* Your assignment: Give all of the records again precisely, excluding whatever pictures they contain.

★ ★ ★ ★ ★

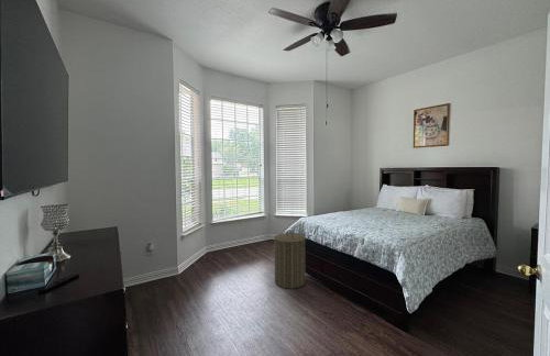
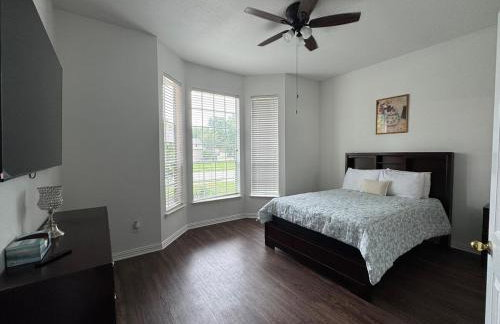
- laundry hamper [273,229,307,290]
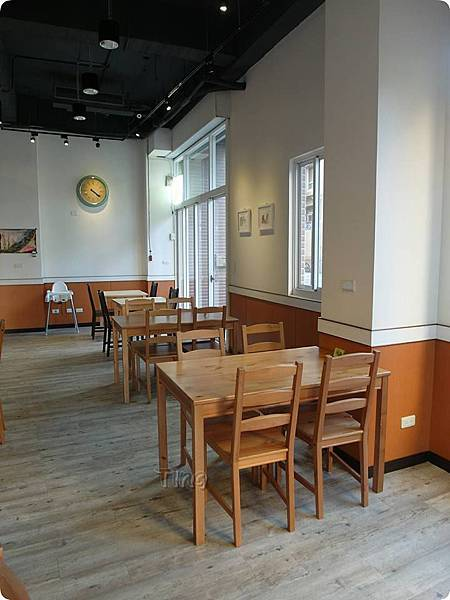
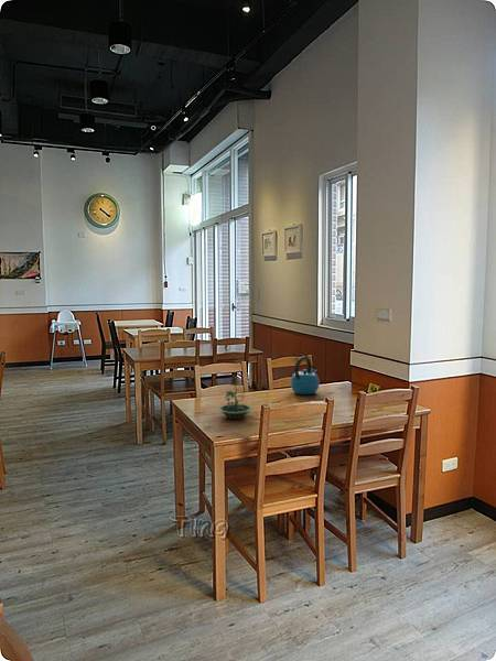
+ terrarium [216,382,255,420]
+ kettle [290,356,321,395]
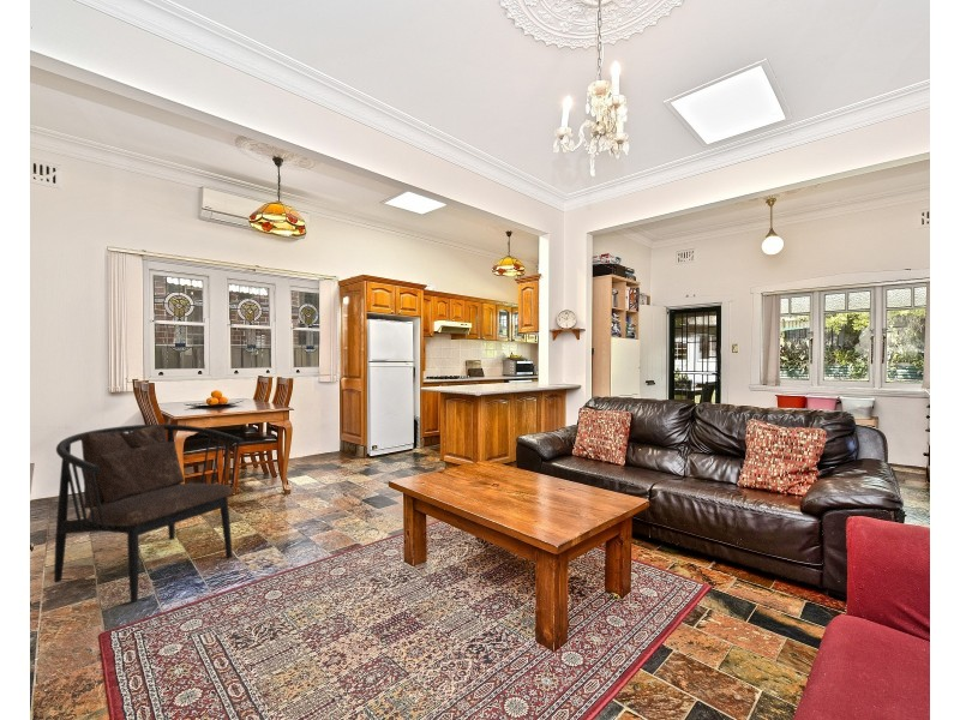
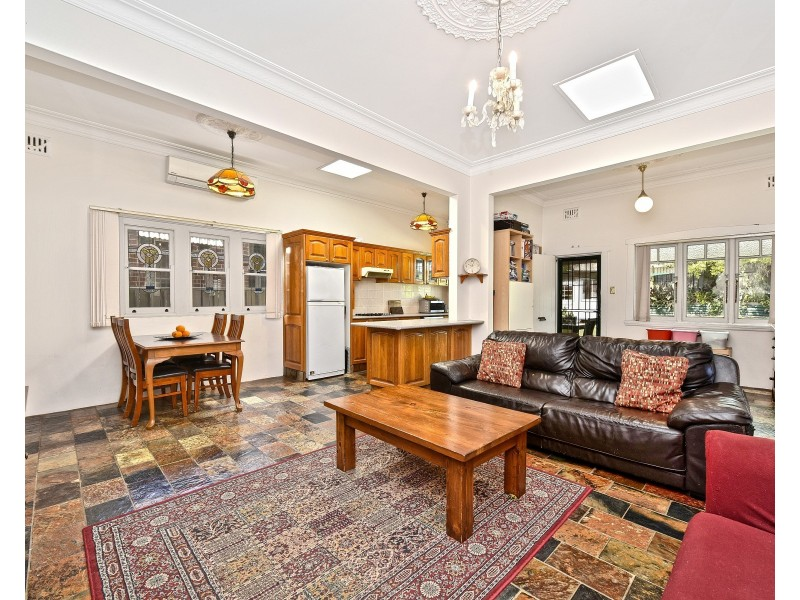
- armchair [53,424,245,604]
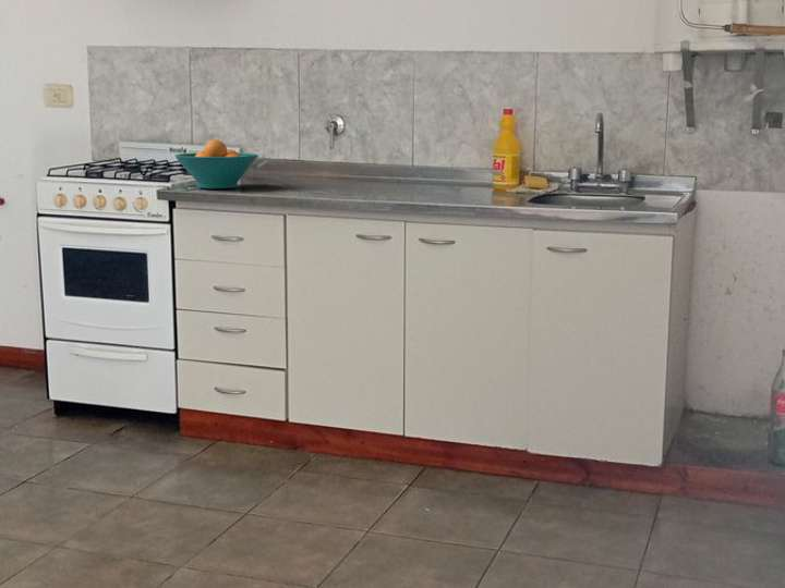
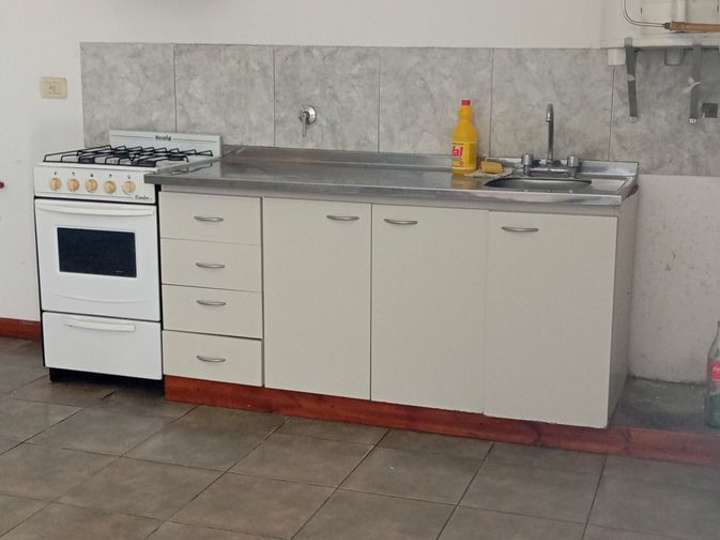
- fruit bowl [174,138,259,189]
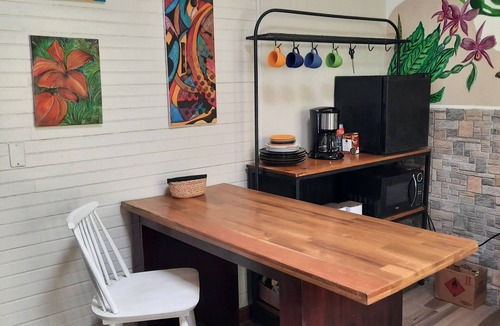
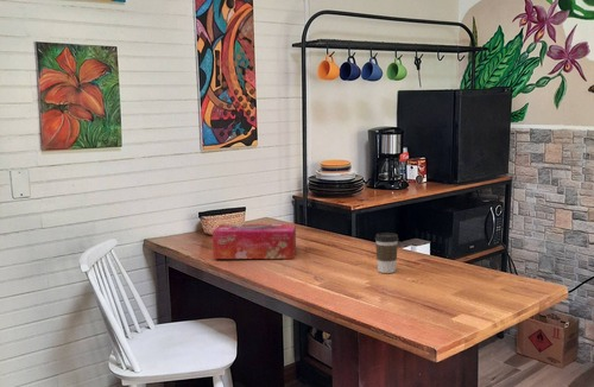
+ coffee cup [374,231,399,274]
+ tissue box [211,223,297,260]
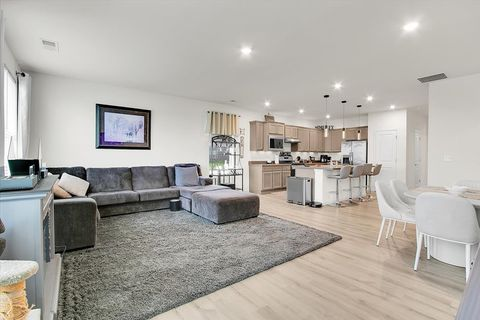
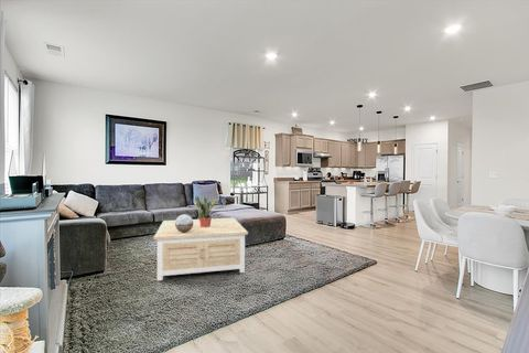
+ potted plant [194,194,220,227]
+ coffee table [153,217,249,281]
+ decorative sphere [175,213,194,233]
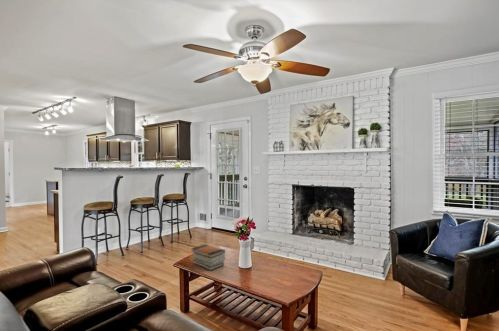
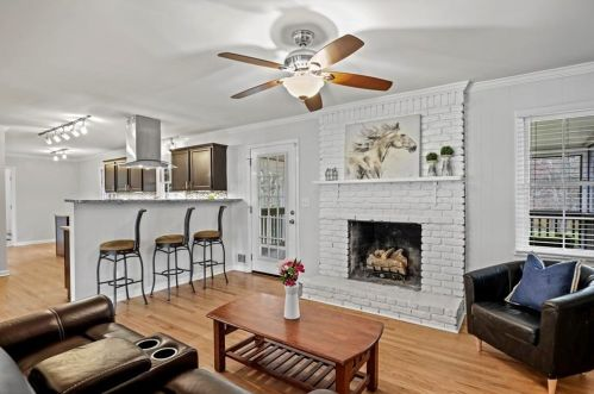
- book stack [190,243,226,271]
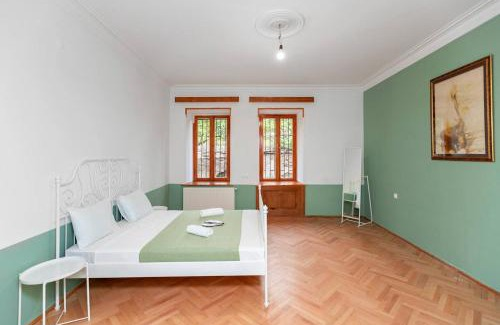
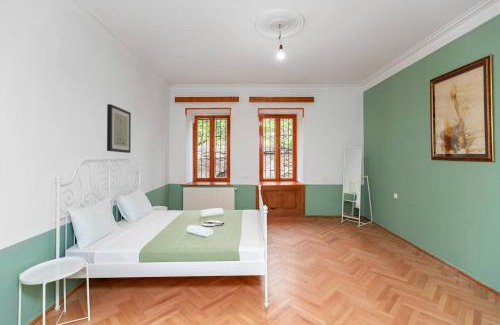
+ wall art [106,103,132,154]
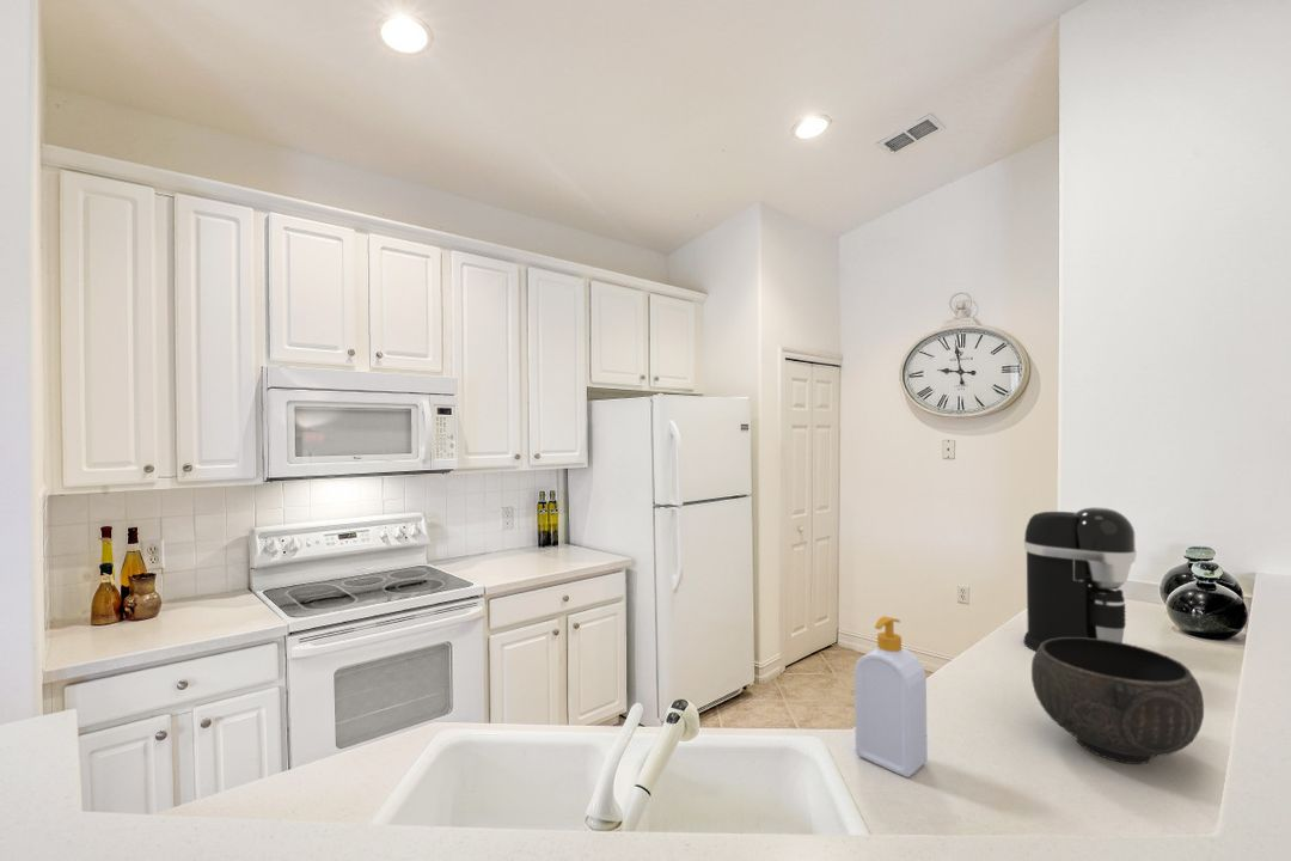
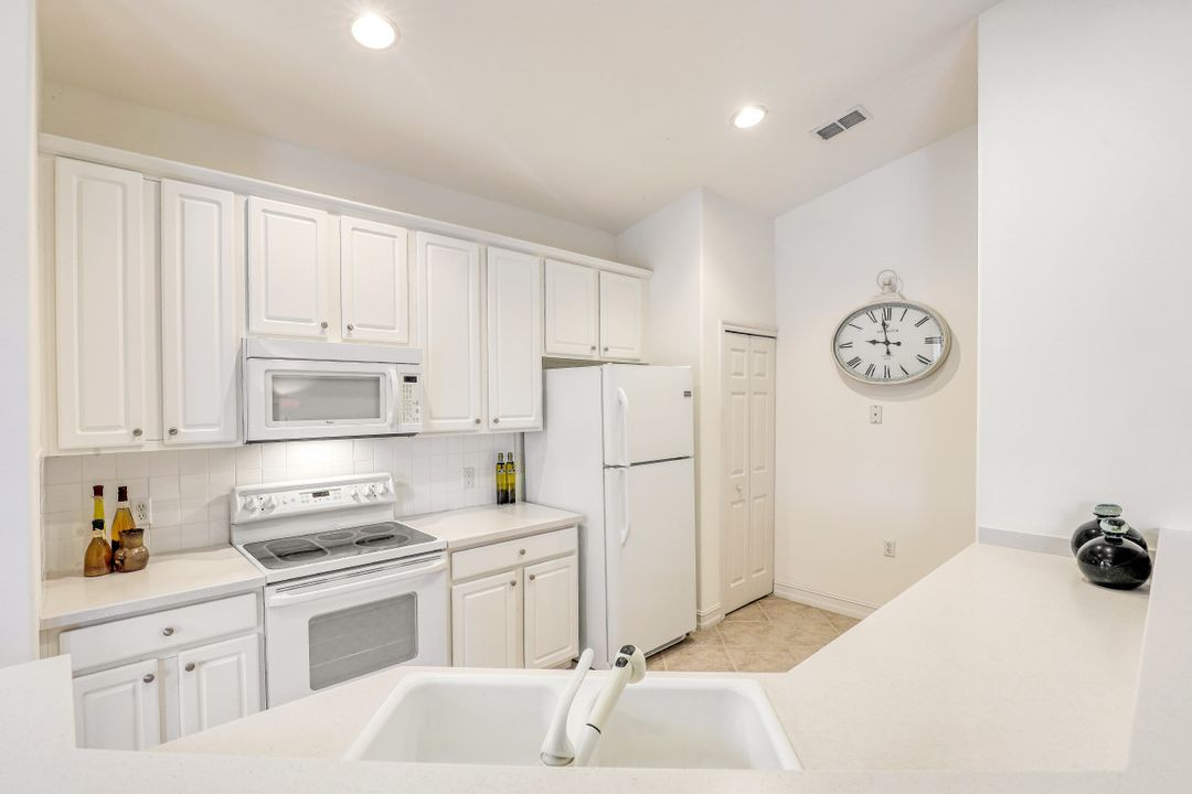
- coffee maker [1022,506,1138,652]
- soap bottle [853,615,929,778]
- bowl [1030,637,1205,765]
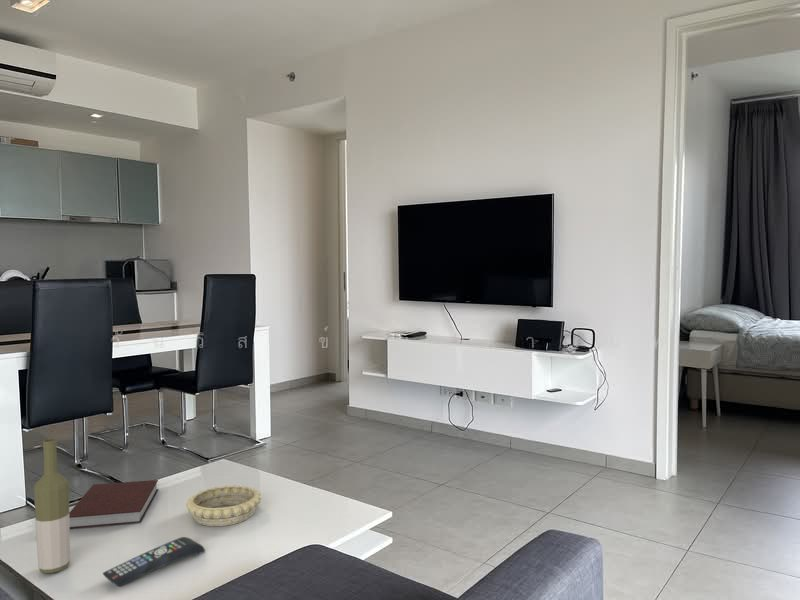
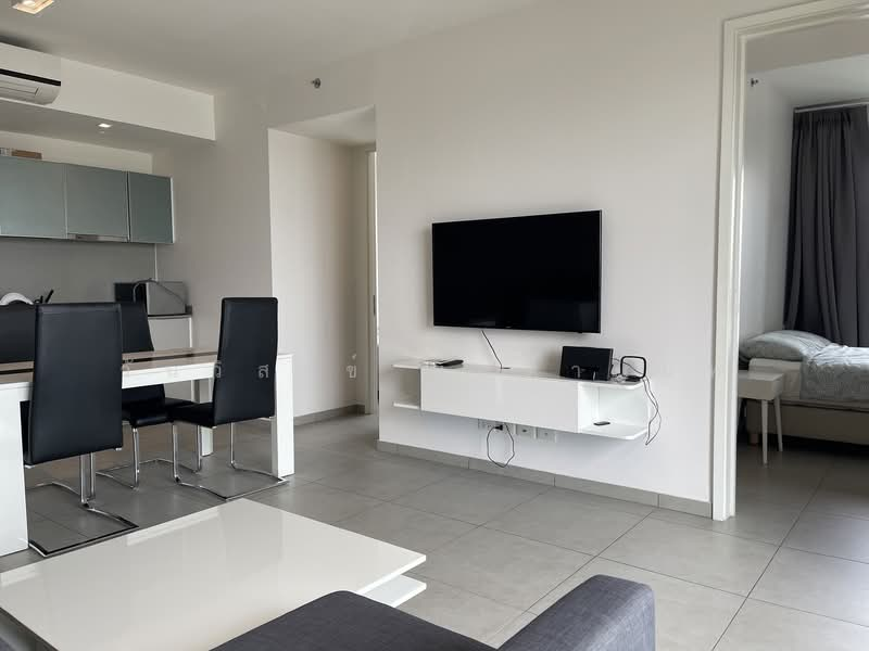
- remote control [102,536,206,587]
- bottle [33,438,71,574]
- decorative bowl [185,484,262,527]
- notebook [69,479,159,529]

★ ★ ★ ★ ★

* Solution to the problem:
- laundry hamper [273,229,307,290]
+ terrarium [216,382,255,420]
+ kettle [290,356,321,395]
- armchair [53,424,245,604]
- fruit bowl [174,138,259,189]
+ coffee cup [374,231,399,274]
+ tissue box [211,223,297,260]
+ potted plant [194,194,220,227]
+ coffee table [153,217,249,281]
+ decorative sphere [175,213,194,233]
- book stack [190,243,226,271]
+ wall art [106,103,132,154]
- coffee maker [1022,506,1138,652]
- soap bottle [853,615,929,778]
- bowl [1030,637,1205,765]
- remote control [102,536,206,587]
- bottle [33,438,71,574]
- decorative bowl [185,484,262,527]
- notebook [69,479,159,529]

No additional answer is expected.